This work addresses a key limitation in existing active reconstruction methods, which often neglect motion uncertainty or prioritize tracking at the expense of reconstruction coverage when handling moving objects. To overcome this, the authors propose a novel next-best-view (NBV) planning framework that jointly accounts for both motion and measurement uncertainties. The approach uniquely integrates motion prediction into coverage-driven viewpoint selection by employing a fixed-lag Gaussian process smoother to estimate and probabilistically forecast the future state of the object from noisy observations. This predictive distribution is then used to evaluate the expected observation quality of candidate viewpoints, which are subsequently optimized under reachability constraints. Experimental results demonstrate that the proposed method significantly outperforms non-predictive NBV strategies and prediction-based approaches focused solely on tracking, achieving superior reconstruction completeness.

Active 3D reconstruction of moving objects requires selecting informative viewpoints while accounting for object motion uncertainty during the decision-to-execution delay.
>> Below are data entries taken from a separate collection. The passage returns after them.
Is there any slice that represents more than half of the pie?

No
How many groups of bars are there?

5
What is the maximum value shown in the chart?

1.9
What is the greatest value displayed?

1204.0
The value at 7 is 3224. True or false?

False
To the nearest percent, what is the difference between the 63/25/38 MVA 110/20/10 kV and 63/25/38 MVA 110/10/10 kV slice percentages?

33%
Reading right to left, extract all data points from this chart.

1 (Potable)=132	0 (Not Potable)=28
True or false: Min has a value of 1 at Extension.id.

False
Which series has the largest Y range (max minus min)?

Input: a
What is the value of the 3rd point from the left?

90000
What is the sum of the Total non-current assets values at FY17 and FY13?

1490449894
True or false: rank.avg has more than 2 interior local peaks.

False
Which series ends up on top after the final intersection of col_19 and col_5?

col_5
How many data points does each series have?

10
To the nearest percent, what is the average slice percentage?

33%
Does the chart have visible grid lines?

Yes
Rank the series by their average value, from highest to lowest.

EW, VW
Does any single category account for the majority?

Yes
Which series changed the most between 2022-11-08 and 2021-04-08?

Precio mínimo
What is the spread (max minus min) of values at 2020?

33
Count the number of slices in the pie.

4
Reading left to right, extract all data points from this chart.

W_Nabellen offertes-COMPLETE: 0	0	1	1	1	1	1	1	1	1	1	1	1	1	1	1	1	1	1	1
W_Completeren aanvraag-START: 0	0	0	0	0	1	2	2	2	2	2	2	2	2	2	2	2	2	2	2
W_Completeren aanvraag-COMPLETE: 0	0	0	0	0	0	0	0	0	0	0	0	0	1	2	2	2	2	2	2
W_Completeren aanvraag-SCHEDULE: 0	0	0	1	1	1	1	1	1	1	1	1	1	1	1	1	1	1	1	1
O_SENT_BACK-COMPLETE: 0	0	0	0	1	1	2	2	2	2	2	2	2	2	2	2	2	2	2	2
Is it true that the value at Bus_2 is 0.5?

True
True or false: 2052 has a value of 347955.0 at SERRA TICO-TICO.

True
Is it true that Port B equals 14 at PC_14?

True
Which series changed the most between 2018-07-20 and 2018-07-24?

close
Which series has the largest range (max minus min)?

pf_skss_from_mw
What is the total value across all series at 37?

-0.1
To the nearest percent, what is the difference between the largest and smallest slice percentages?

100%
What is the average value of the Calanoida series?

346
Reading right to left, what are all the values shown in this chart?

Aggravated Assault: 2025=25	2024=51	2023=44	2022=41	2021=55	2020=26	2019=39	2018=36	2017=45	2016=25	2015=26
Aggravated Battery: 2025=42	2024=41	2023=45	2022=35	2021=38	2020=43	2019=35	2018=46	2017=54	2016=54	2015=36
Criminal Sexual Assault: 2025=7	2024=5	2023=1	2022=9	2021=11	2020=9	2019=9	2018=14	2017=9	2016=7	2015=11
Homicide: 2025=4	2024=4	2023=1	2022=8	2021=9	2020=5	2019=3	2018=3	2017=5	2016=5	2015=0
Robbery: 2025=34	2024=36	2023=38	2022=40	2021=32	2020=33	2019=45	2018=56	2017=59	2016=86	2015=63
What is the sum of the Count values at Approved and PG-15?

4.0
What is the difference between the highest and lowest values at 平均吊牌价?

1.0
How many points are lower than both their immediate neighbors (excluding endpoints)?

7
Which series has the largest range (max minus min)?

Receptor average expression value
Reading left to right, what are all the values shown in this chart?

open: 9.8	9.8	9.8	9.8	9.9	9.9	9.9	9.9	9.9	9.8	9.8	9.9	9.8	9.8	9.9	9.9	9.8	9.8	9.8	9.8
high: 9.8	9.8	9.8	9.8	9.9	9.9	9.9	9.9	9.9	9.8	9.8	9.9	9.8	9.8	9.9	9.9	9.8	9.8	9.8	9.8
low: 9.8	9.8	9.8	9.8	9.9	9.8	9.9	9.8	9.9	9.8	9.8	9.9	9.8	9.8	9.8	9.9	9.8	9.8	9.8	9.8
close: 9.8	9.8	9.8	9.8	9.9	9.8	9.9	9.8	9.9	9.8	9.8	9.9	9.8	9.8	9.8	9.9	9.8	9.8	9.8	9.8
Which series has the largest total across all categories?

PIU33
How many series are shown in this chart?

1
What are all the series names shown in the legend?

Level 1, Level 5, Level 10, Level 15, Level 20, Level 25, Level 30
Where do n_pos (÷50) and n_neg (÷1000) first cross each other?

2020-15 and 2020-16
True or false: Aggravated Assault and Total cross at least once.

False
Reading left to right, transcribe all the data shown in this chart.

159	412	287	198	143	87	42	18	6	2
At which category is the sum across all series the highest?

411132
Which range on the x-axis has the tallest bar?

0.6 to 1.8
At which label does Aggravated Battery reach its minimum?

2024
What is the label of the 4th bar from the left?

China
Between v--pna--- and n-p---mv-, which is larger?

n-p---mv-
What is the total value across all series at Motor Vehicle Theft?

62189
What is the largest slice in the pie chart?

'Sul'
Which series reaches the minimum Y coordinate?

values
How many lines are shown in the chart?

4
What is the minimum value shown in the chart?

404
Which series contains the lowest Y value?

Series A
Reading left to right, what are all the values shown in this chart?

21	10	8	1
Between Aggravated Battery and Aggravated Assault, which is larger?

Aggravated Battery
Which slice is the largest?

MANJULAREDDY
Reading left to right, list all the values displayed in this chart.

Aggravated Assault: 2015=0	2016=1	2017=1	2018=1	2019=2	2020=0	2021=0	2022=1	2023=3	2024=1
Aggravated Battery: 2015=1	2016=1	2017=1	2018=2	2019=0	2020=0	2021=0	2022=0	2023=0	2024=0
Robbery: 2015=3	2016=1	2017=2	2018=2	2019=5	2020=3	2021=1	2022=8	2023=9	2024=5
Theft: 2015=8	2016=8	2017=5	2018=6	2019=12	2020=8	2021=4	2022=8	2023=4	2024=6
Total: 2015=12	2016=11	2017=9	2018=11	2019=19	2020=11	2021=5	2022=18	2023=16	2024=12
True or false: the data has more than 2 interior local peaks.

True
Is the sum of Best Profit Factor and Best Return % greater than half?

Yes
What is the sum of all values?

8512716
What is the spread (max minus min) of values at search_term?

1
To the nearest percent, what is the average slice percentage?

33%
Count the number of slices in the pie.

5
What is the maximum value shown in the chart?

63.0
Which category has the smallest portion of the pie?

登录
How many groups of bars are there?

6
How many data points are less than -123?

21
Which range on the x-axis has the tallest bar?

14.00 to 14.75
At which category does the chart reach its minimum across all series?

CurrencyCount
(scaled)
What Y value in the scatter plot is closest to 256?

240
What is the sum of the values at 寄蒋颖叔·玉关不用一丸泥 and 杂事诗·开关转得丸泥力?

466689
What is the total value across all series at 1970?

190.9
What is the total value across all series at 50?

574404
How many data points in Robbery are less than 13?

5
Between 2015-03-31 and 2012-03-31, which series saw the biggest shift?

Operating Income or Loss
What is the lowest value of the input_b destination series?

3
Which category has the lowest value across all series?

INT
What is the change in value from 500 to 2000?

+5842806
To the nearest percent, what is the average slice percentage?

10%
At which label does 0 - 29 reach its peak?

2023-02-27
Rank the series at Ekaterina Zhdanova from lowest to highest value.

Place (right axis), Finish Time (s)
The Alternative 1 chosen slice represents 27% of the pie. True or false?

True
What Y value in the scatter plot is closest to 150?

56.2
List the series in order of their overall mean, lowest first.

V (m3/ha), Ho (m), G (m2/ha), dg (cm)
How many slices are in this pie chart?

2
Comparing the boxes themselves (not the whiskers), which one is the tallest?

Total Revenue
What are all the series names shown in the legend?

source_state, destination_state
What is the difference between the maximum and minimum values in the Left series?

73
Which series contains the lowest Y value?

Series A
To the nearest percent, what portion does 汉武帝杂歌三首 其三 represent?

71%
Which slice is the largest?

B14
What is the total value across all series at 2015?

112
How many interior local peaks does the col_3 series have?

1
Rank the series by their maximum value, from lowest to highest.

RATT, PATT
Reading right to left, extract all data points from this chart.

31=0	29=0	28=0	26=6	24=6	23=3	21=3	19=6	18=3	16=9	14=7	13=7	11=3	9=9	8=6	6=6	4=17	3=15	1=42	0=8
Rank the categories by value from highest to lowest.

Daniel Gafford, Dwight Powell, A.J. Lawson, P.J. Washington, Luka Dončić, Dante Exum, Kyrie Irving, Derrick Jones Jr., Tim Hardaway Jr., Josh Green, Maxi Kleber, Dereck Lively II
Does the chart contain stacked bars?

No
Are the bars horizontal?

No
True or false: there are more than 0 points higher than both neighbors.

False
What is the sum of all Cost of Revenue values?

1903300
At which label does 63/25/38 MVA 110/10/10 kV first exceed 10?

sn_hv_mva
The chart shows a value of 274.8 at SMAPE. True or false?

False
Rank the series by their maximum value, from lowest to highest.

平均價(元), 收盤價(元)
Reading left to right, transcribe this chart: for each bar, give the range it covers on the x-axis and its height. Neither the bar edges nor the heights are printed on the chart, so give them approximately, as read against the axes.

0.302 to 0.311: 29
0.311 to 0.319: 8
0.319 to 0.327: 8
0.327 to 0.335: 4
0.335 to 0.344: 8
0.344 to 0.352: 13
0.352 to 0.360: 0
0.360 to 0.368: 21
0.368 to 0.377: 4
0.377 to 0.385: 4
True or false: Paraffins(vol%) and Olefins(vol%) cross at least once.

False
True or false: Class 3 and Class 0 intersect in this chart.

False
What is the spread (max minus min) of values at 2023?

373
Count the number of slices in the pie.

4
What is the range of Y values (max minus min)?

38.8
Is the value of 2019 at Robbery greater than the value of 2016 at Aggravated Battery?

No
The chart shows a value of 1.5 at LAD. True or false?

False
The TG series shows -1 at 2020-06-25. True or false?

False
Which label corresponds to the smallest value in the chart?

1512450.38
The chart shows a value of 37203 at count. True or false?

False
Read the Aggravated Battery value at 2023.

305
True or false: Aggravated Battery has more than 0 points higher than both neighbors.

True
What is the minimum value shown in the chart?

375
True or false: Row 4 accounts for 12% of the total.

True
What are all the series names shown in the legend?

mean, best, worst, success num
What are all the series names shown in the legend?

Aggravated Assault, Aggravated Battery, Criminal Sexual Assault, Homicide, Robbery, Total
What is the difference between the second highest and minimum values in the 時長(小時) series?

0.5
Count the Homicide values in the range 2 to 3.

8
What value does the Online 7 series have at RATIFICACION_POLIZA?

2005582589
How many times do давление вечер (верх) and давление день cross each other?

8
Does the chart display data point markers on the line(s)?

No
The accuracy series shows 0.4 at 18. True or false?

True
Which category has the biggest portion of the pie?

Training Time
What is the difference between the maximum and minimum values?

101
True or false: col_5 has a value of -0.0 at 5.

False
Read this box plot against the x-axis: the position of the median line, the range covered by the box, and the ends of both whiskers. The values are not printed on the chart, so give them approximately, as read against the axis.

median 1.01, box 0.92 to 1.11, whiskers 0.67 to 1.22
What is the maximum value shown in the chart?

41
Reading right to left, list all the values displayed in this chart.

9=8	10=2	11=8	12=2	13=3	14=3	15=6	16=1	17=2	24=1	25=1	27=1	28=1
Existing methods address only parts of this problem: next-best-view (NBV) planners for object reconstruction typically optimize surface coverage but assume static objects, while motion-aware active perception for moving targets accounts for target motion but prioritizes tracking or visibility over reconstruction coverage. This work presents a motion-uncertainty-aware NBV framework for reconstructing an unknown rigid object undergoing planar motion, using noisy planar position measurements of the object and depth observations from a mobile robot. The key idea is to evaluate each candidate viewpoint by its expected observation quality over plausible future object states induced by motion and measurement uncertainty, rather than at a single predicted object pose. To obtain this predictive belief, a fixed-lag Gaussian Process smoother estimates and predicts the object state from noisy position measurements. The resulting belief is used to generate candidate viewpoints around the predicted object location, filter them by reachability, and estimate their expected coverage-driven scores. Simulation and real-world experiments demonstrate improved reconstruction completeness over non-predictive NBV and prediction-only tracking methods, bridging coverage-driven active reconstruction and prediction-driven tracking.